Moaaz Manzoor
As Pakistan gears up to unveil the Federal Budget FY2025-26, discussions on its potential to initiate the long overdue tax reforms and bolster the country’s trade capacity continue to intensify, reports WealthPK.
With a fiscal deficit that continues to pressure macroeconomic stability and an industrial sector stifled by over-taxation and inefficiencies, the upcoming budget is seen not as a mere financial exercise but as a turning point in economic policy planning. Speaking to WealthPK, Namra Saleem, a researcher and economist at the Policy Research & Advisory Council (PRAC), emphasized the need for a broader and more efficient tax system. “For inclusive and sustainable growth, the federal budget must prioritize the broadening of tax base, cut in non-productive expenditures, and improvement in the spending efficiency,” she said.
According to her, rebalancing expenditure toward human capital development and small and medium-sized enterprises (SMEs) will be critical for Pakistan’s long-term economic resilience. Namra highlighted the new National Tariff Policy as a timely intervention, which seeks to streamline customs duties and gradually eliminate regulatory duties that distort trade incentives.
“By reducing input tariffs, we can lower the anti-export bias and integrate more meaningfully into the global value chains,” she noted. However, she cautioned that this liberalization may expose industries like steel and automobiles, long sheltered by high tariffs, to an intense global competition. “A phased implementation, coupled with targeted support for affected sectors, will be vital to managing the transition risks,” she added. Dr. Ikramul Haq, a leading tax expert, echoed similar views, calling the existing tax structure “oppressive, lopsided, and counterproductive for economic growth.”
He pointed out that taxation in Pakistan has failed both its primary function of raising sustainable public revenue and its redistributive role. “We must re-engineer the tax system entirely. This means lowering corporate tax rates to 20%, implementing a flat 25% rate for non-corporate entities, and harmonizing sales tax on goods and services to no more than 10% — a model followed by competitive economies like Japan, Vietnam, and Singapore,” he proposed.
He argued that “regressive tax practices” combined with arbitrary import restrictions have eroded industrial competitiveness and disincentivized formal business growth. “Fixing revenue targets in isolation, without improving productivity or reducing the cost of doing business, is the real issue,” he stressed. According to Dr. Haq, taxation should be a catalyst for industrial expansion and employment generation and not a burden that deters innovation and risk-taking. He also emphasized the need for fiscal tools to direct economic behavior.
“Higher taxes on luxury goods and low-priority imports can free up resources for more productive sectors. This not only enhances public revenue but also redirects consumption and investment in a manner aligned with national priorities,” he stated. Dr.
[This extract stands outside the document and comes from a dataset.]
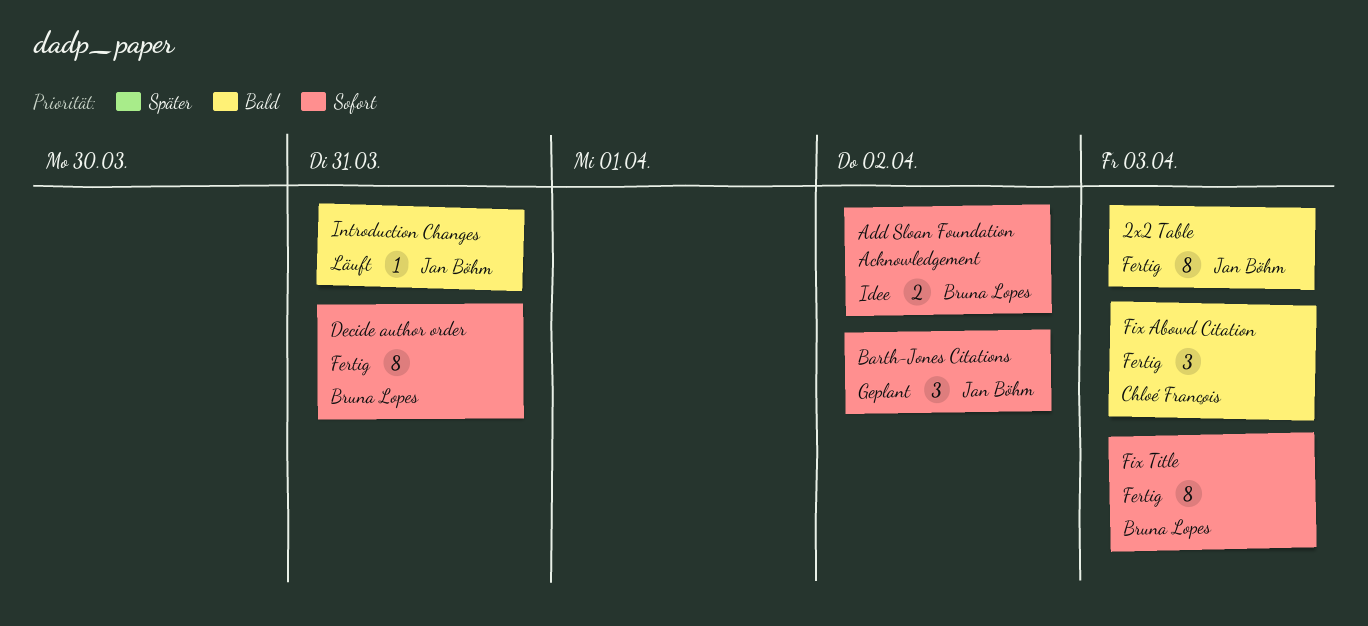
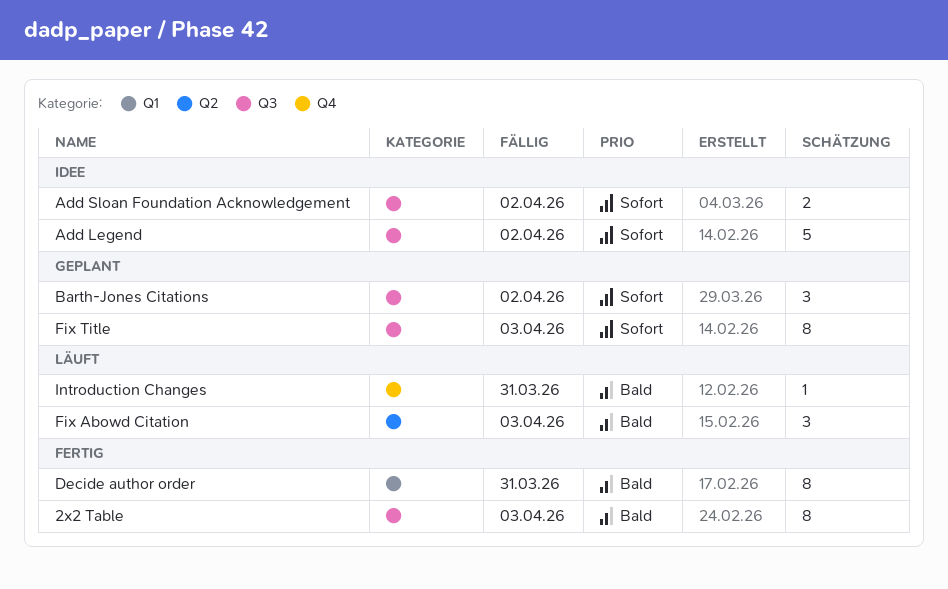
Add Legend: none -> present
Decide author order, priority: Sofort -> Bald
Fix Abowd Citation, status: Fertig -> Läuft
Fix Title, status: Fertig -> Geplant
Haq further noted that without ensuring the security of life and property, even the most business-friendly tax policies will fall short of attracting serious investment.
The federal budget’s success will depend on striking a balance between structural reform and sectoral protection. By fostering industrial growth, rationalizing taxation, and boosting investment confidence, the government can shift from reactive fiscal patchwork to a proactive growth strategy. The real test lies in implementation and political consistency.